It still looks like Carter vs. Reagan with just 29 primary days to go

The primaries go on -- but the overwhelming consensus among both political observers and key politicians is that the races are "all over" and that it will be Jimmy Carter vs. Ronald Reagan in November.

With the final primaries only a month away, neither Sen. Edward M. Kennedy nor former UN Ambassador George Bush has given up. But the possibility that either could catch the leaders seems remote.

Mr. Bush did score in distinct "moral" victory over Governor Reagan in Texas, making a surprisingly close race of it even in defeat.

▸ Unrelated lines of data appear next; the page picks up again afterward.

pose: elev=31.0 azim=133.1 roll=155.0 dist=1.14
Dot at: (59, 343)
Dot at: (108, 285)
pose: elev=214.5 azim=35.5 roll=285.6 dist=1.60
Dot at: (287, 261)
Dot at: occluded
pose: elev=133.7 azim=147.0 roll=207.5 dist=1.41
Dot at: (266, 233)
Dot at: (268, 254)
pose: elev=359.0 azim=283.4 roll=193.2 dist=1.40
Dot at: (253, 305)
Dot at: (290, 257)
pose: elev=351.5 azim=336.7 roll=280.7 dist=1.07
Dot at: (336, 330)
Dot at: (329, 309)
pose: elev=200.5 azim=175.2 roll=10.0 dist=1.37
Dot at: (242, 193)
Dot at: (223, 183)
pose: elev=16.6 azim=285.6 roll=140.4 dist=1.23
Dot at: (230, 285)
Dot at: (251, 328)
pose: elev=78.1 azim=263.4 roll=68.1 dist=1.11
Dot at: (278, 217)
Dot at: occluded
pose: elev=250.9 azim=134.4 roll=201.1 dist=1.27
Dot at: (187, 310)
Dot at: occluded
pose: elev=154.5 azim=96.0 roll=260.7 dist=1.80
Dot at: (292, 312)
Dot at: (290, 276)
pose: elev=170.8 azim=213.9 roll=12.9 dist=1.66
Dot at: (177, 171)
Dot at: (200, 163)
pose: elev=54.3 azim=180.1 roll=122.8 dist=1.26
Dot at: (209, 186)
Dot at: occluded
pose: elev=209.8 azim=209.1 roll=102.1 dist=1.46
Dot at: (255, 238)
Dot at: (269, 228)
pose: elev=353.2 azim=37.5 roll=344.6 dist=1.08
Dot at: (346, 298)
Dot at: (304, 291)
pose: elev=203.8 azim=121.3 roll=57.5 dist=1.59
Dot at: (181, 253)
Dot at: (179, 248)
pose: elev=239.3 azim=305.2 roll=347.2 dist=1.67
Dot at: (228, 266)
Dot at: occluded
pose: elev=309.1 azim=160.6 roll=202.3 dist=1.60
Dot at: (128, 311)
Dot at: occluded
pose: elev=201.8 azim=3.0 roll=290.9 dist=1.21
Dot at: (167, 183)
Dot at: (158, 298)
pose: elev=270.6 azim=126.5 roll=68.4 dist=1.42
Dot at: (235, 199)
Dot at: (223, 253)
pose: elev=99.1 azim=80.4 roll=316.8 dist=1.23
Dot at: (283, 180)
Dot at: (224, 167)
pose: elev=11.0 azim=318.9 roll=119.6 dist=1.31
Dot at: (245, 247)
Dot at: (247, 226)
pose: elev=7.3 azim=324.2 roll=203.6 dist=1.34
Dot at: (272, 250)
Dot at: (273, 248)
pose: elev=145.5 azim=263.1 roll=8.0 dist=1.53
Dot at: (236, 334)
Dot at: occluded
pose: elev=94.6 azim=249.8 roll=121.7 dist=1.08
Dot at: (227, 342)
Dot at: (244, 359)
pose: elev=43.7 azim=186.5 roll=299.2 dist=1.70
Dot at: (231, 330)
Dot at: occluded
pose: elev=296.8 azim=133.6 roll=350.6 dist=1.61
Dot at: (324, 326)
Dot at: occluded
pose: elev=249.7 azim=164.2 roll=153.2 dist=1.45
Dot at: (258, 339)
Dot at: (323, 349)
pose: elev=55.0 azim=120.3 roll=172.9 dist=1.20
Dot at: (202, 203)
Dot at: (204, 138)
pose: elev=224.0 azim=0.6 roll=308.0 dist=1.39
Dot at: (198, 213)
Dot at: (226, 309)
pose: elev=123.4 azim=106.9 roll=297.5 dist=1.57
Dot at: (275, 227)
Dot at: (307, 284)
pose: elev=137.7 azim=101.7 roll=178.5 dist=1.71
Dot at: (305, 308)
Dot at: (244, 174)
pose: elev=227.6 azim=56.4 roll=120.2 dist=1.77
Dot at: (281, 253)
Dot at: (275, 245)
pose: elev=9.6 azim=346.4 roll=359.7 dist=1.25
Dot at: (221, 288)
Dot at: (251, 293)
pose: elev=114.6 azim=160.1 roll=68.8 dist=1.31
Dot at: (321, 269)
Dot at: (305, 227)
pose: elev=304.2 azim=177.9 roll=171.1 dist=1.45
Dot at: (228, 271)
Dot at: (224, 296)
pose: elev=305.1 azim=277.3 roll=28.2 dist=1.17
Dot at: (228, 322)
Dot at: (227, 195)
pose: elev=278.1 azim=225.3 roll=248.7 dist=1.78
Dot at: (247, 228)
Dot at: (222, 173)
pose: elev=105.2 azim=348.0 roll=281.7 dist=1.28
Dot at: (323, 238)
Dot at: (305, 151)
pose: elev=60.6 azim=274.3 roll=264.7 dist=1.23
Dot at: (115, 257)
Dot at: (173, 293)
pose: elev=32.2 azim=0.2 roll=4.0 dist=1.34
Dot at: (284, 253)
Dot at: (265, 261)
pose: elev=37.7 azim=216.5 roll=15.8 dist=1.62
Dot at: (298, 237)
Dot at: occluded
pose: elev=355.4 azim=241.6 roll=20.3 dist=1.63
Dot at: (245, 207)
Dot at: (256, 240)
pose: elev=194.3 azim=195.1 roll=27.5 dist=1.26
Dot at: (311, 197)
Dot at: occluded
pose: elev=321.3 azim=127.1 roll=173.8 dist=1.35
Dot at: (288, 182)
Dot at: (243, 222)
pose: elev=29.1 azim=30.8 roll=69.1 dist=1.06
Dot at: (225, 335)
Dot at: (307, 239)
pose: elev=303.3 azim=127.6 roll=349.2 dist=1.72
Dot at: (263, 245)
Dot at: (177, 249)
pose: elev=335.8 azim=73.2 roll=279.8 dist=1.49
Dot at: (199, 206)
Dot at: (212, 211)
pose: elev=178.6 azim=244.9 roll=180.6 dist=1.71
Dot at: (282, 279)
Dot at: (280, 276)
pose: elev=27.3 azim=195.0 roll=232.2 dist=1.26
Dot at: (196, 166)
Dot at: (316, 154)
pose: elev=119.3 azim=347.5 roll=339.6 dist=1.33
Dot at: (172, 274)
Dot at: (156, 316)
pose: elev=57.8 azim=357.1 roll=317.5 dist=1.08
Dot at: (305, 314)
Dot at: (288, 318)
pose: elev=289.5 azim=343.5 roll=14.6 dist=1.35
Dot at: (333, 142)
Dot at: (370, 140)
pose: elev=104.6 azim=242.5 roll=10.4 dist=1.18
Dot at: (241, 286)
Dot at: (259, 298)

On the basis of this impressive showing, Mr. Bush may be able to persuade supporters to come up with some $600,000 that he needs to put into operation his final stretch drive for the nomination.

* But Mr. Reagan won about 59 delegates in Texas to Mr. Bush's 21. And at the same time the former California governor was picking up another 32 delegates in caucuses in Arizona, Oklahoma, Missouri, and Guam to Mr. Bush's 8.

The President beat Senator Kennedy badly among every voter group in the Texas primary except Mexican-Americans. Even blacks in Texas supported Mr. Carter by a 2- to-1 margin. In recent primaries in Michigan and Pennsylvania, there was evidence that black voters were moving toward the Massachusetts Senator.

Looking ahead, Mr. Carter is expected to pile up votes on Tuesday (May 6) in primaries in Indiana, North Carolina, and Tennessee. Only in Washington, D.C., is Senator Kennedy the favorite to win.

This means that by Wednesday morning Mr. Carter may have accumulated about 1, 500 of the 1,666 delegates needed for nomination.

However, the Kennedy forces keep pressing on. They feel that the President somehow will fall apart politically -- and their candidate will be there to pick up the pieces.

Senator Kennedy is particularly looking to coming primaries in Oregon, California, New Jersey, and Ohio, as opportunities to demolish the President.

Both Messrs. Bush and Kennedy are not talking about actually winning the nomination via the primaries. Instead, their "victory" plans call for getting close enough to the leaders to enable them to take away delegates at the national conventions this summer.

Messrs. Bush and Kennedy are counting on a national sentiment that by July will reject Messrs. Carter and Reagan in the polls.

Meanwhile, the President has moved out of the White House Rose Garden and onto the campaign trail.

At first, his trips are scheduled for cities in states where there is no coming primary or caucus (Philadelphia and Des Moines).

The planned formats, at least at first, will be of the town-meeting variety, or occasions where the Carter aides will be saying that the President is delivering substantive nonpolitical speeches.

But this Carter emergence probably will evolve, administration sources admit, into an old-fashioned presidential campaign effort in states where Senator Kennedy is concentrating his principal, last-ditch effort.

Thus, it seems, voters in California, Ohio, New Jersey, and perhaps Oregon may see a handshaking, shirt-sleeved President in action soon.